庾小姐輕輕拍了拍胸口,在丫頭的攙扶下,嫋嫋踏進了宮門。
而另一頭,司馬紹坐在那裡悶悶的喝了不少酒。
不知有多少害羞帶俏的眼
神遞過來,他略略看了看,自嘲的笑笑。
他到底是多想了,那個野丫頭怎麼可能會出現在這兒?怎麼可能是什麼大家閨秀?這些女子大門不出二門不邁,哪裡來的膽量北上?
何況……
何況,哪有女人會有那麼大的力氣,那麼大的膽子?
喝夠了酒,司馬紹站起身向身旁的陳夫人道,“娘娘,父皇近日命孤覈查新近一批官員的單子,這廂,孤該告退了。”
陳夫人慈祥笑笑,“殿下正事要緊。”
說罷,又嘆了口氣,“說來,本宮還有一個不情之請,望太子殿下能夠成全。”
司馬紹拱拱手道,“娘娘請講。”
“能否請殿下閒時去看看你五弟,這孩子近來病着。總問本宮,大哥什麼時候回來……”
“本宮知道殿下事忙,只是這孩子自打生下來就同你親近。這時時問起,本宮也是心中不忍。這才……這才替他問問。”
“畢竟,殿下回宮後,還從未去看過他。”
司馬紹將雙手收回袖子中不自覺的握緊,看陳夫人一臉關切憂心之意。
應諾道,“就這兩日罷,覈查完了這批任職調度官員的單子,孤便親自去看望五弟。”
陳夫人點點頭,得體的笑,“既如此,那孩子想必也會寬心許多。說不定,就好了呢?殿下事忙,還是快些去處理政務罷,不然陛下該怪罪本宮了。”
司馬紹拱了拱手,告退離開。
看着司馬紹離開的背影,陳夫人用袖子擋着飲盡一杯酒,嘴角不自覺的抿了抿。
司馬紹握緊雙拳,等離開了擺宴的園子,快走幾步,連着走了幾條小路,甩開了跟着的人後。忍不住重重一拳砸在身旁的樹幹上,胸口一口怒氣纔算吐出來些。
他平復着心緒,辨別了方向,正要回東宮。
因他方纔走的是小路,待走回大路上時,將原本走着的幾人嚇了一跳。
領頭的穿着女官的服制,乍然見他,趕忙帶着身後一衆人施禮道,“見過太子殿下。不知殿下在此,衝撞了殿下,求殿下恕罪!”

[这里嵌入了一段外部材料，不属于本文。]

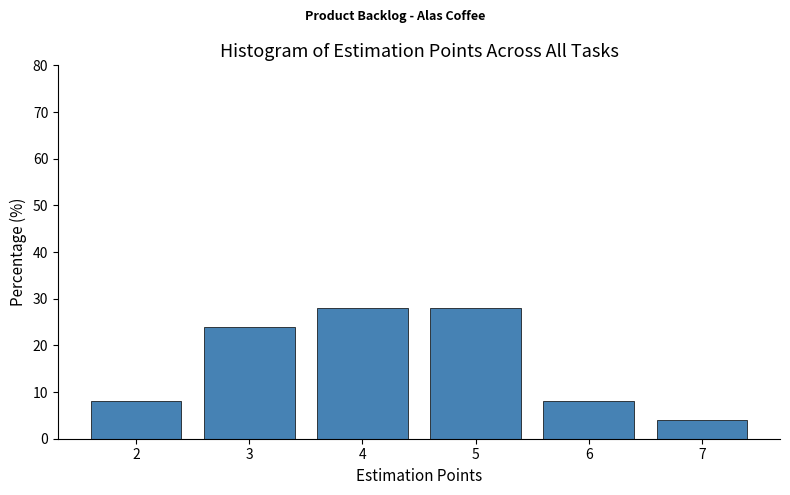

Reading left to right, transcribe this chart: for each bar, give the range it covers on the x-axis and its height. The values are not printed on the chart, so give them approximately, as read against the axis.

1.5 to 2.5: 8
2.5 to 3.5: 24
3.5 to 4.5: 28
4.5 to 5.5: 28
5.5 to 6.5: 8
6.5 to 7.5: 4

本是他突然走出來嚇壞了衆人,司馬紹擺了擺手,“不打緊,起身吧。”
這本是一件微不足道的小事,他原先並沒有在意。
只是他不經意間多看了那女官身後一眼,便是這一眼,他沒有走。
反而走到那女官身後,看着其中一位盛裝打扮的女子,不確定道,“你……你擡起頭來……”

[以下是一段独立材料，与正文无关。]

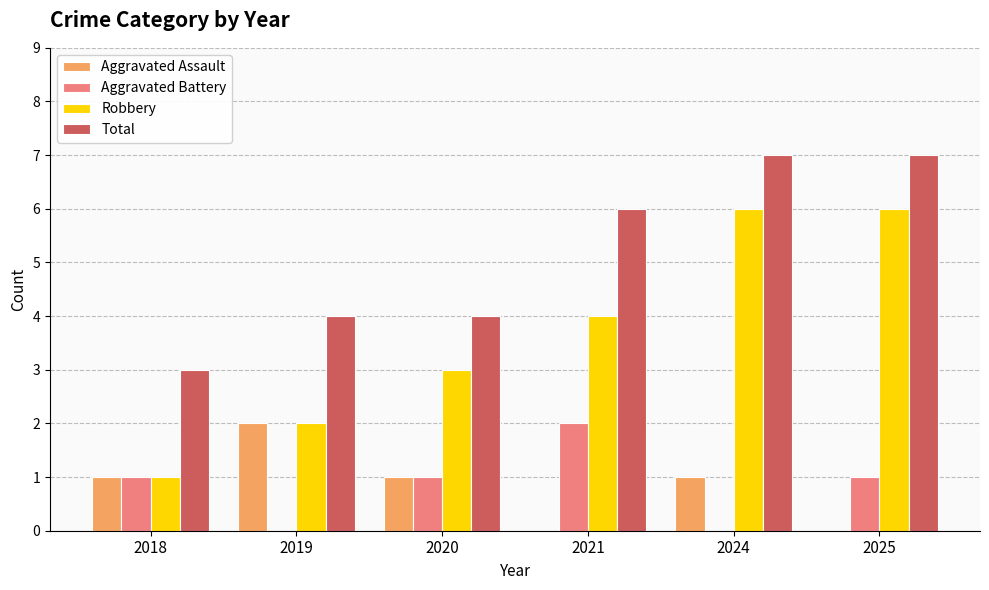

Which series has the largest total across all categories?

Total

庾小姐愣了愣,小心翼翼的擡起頭,眼前是一張英俊到極致的面孔,五官深邃而又立體,劍眉星目,面如冠玉,宛如玉樹。
只見他眼中是驚喜莫名的笑意,“是你?”
庾小姐尚且還沒有回過神來,司馬紹已經將她擁進懷中。
“你是在怪孤太晚去找你?所以你親自進宮來了?”
“是,都是孤的錯!不要生氣丫頭。”
司馬紹將她擁緊了些,“終於又見到你了,孤很想你。”
(本章完)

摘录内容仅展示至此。